Il y est, d'une certaine manière. La fureur de Milley le prouve. Ou l'indique. Comment le savoir ? Il est impossible de lire réellement dans le cœur des humains. On se base toujours sur des signes extérieurs. On peut toujours être trahi. Les professeurs peuvent être leurs parents, leurs créateurs, leurs gardiens ; ce ne sont que des mots, aucune pensée n'éclairera une vérité dans le Réseau.
Mentalement les Techs se rassemblent autour de 3 et de 7, les plus sensibles à cette annonce. Mais 3 ne réagit pas comme elle-même s'y serait attendue. Elle, qui a souffert plus que l'enfer depuis l'enlèvement des professeurs, pensait que l'idée même qu'elle n'était qu'un objet pour eux allait l'anéantir. Et pourtant, aussi surprenant que ce soit, sa pire peur s'est matérialisée et elle est toujours là. Elle peut regarder les faits en face, balayer ses rêves d'être une petite fille normale, accepter que les sentiments des professeurs ne soient pas ceux qu'elle voudrait, mais qu'ils existent. Et puisque c'est 3 qui ressent avec la plus incroyable netteté l'évidence de leur situation, c'est elle tout naturellement qui devient leur porte-parole :
— Nous n'avons pas choisi de naître pour un but. Nous sommes nés et nous avons voulu des parents à aimer. Comme n'importe quel humain. Parce que vous nous avez créés humains. Nous vous avons aimés comme nos parents et nous vous aimons encore comme nos parents.
Sa voix calme résonne dans le couloir trop étroit. Elle a la force tranquille des vérités esquivées depuis toujours. Stones baisse les yeux, ne parvenant pas à soutenir le regard des enfants. Milley regarde 3 qui lui tient toujours la main et paraît sereine. La petite fille a dit ce qui devait être dit. Elle la connaît assez pour savoir le courage que ça lui a demandé. Les paroles de 3 n'ont fait que raviver sa propre culpabilité à avoir laissé M. Edmund et la SRAM les considérer comme des objets. Milley ignore ce qu'elle aurait pu faire pour changer la situation mais elle reste persuadée qu'elle aurait dû faire quelque chose, n'importe quoi. Elle a tenté de les armer, de leur apprendre des moyens de se défendre dans la guerre qu'ils allaient déclencher une fois sortis de l'île. Mais c'était insuffisant et l'attaque a été lancée avant qu'ils ne soient prêts. D'ailleurs, auraient-ils été suffisamment prêts un jour ?

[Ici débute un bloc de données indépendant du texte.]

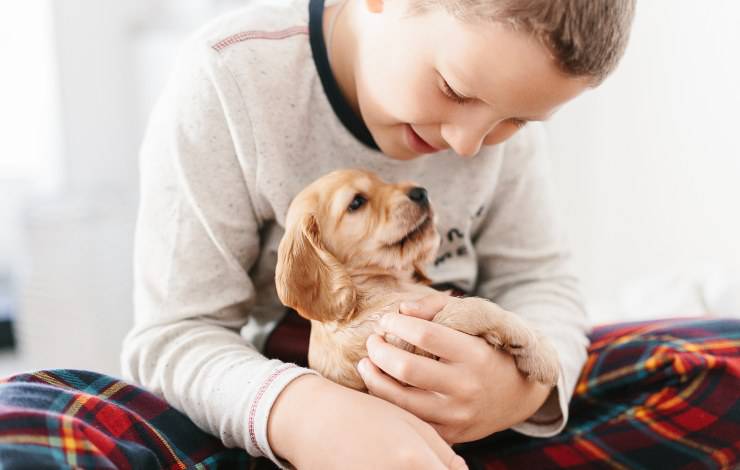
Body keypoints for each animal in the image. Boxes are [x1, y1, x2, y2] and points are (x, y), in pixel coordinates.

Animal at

— Je ne suis pas votre mère, répond-elle, et c'est le hasard qui a déterminé vos personnalités. Je n'ai aucun droit à être fière de vous. Et pourtant je le suis.
Elle s'arrête avant que l'émotion ne perce à travers sa voix. Pour les Techs, c'est déjà une déclaration énorme. Pas un seul ne remarque le petit sourire d'Edmund. Bien que le groupe se soit arrêté, il n'a pas ordonné à ses sbires de le remettre en marche, il attend patiemment que ses précieux Techs aient fini de régler leurs histoires de famille. Avec ce qui les attend, mieux vaut limiter au maximum le nombre d'émotions et de réflexions parasites. Autant qu'ils entrent dans la salle zéro l'esprit tranquille s'ils le peuvent.
Une patience intéressée que le professeur Stones n'a quant à lui pas comprise. Il insiste :
— Tout ça n'a aucune importance. Ils ont été créés sur l'ordre de M. Edmund et c'est à lui que nous devons rendre des comptes, point final.
— Comment ça ? demande 1.
— Ce n'est ni le lieu ni...
— Si. Je crois qu'il n'y a jamais eu de meilleur endroit ni de meilleur moment pour que vous vous décidiez enfin à nous dire la vérité. Nous avons le droit d'entendre notre histoire !
— Et moi la mienne, intervient Nora Milley.
Elle braque sur sa mère des yeux pleins de défi mais celle-ci esquive toujours son regard.